Qu’il s’agisse de couples ou de femmes seules désireux de faire un enfant pour palier à une infertilité masculine ou à une infertilité féminine, il n’est pas toujours aisé de savoir quelle différence il existe entre les différentes techniques de procréation médicalement assistée. Et pourtant, l’insémination artificielle et la fécondation in vitro, même si le résultat est le futur bébé, ont chacune sa spécificité. Il existe une différence dans leur procédé qu’il est important de connaître.

C’est quoi l’insémination artificielle ?

Il s’agit là de la plus ancienne et surtout de la plus simple des techniques de PMA. Le dépôt du sperme se fait dans la cavité utérine, et la fécondation se déroule naturellement dans l’utérus. Technique couramment employée lorsqu’il est difficile ou impossible pour le spermatozoïde de parvenir à l’utérus, soit parce qu’il y a une obstruction ou que le sperme soit de mauvaise qualité, l’insémination artificielle consiste à ramener le spermatozoïde à l’endroit qu’il faut lors de l’ovulation. Elle se déroule comme la procréation naturelle.

On distingue deux types d’insémination artificielle : l’insémination artificielle intraconjugale et l’insémination artificielle avec don de sperme. Dans le premier cas, c’est avec le sperme du partenaire que l’insémination est pratiquée, ou dans l’autre cas, cela signifie qu’on a eu recours à un donneur.
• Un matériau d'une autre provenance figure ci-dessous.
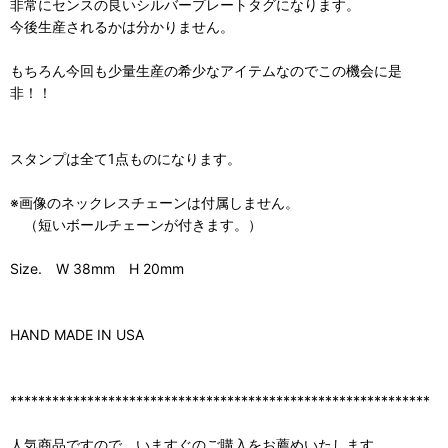
非常にセンスの良いシルバープレートタグになります。
今後生産されるかは分かりません。
もちろん今回も少量生産の希少なアイテムなのでこの機会に是
非！！
スタンプは全て1点ものになります。
※画像のネックレスチェーンは付属しません。
（短いボールチェーンが付きます。）
Size. W 38mm H 20mm
HAND MADE IN USA
************************************************************
人気商品ですので、いますぐのご購入をお薦めいたします。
Certains critères peuvent déterminer la décision de pratiquer une IA plutôt qu’une FIV. Par exemple, si l’âge de la femme se situe entre 35 et 37 ans ; si elle ne manifeste pas de problème de fertilité et s’il y a perméabilité de ses trompes de Fallope (perméabilité tubaire), la qualité spermatique, etc. Sinon, recours à la FIV.

C’est quoi la fécondation in vitro ?

Contrairement à l’IA, il s’agit d’une technique de fécondation en laboratoire, d’où le terme in vitro. La FIV est donc plus complexe. Particulièrement recommandé pour les cas « intraitables » de fertilité, le recours à la FIV s’envisage surtout après l’échec de l’insémination artificielle. Certes, on peut aussi avoir recours à un donneur dans le cas d’une FIV, mais la différence fondamentale c’est qu’une collecte des gamètes (sperme et ovule) est nécessaire, et que c’est en laboratoire qu’il faut les féconder avant de les implanter par la suite dans l’utérus de la femme, ce qu’on appelle le transfert des embryons.

Lorsque le sperme et l’ovule sont placés dans le même milieu de culture et que c’est au spermatozoïde de s’introduire dans l’ovule, on parle de FIV classique. Tandis que si c’est manuellement que se réalise ce processus, on parle de FIV ICSI (avec injection intra-cytoplasmique de spermatozoïde).

En définitive, il faut retenir que les deux techniques nécessitent une stimulation ovarienne, même si la technique de stimulation soit différente. Mais, choisir entre une IA et une FIV relève de la décision du spécialiste seule. Il maîtrise non seulement l’indication de chacune des techniques, mais aussi, il sait évaluer quels sont les risques et à quel résultat il faut s’attendre.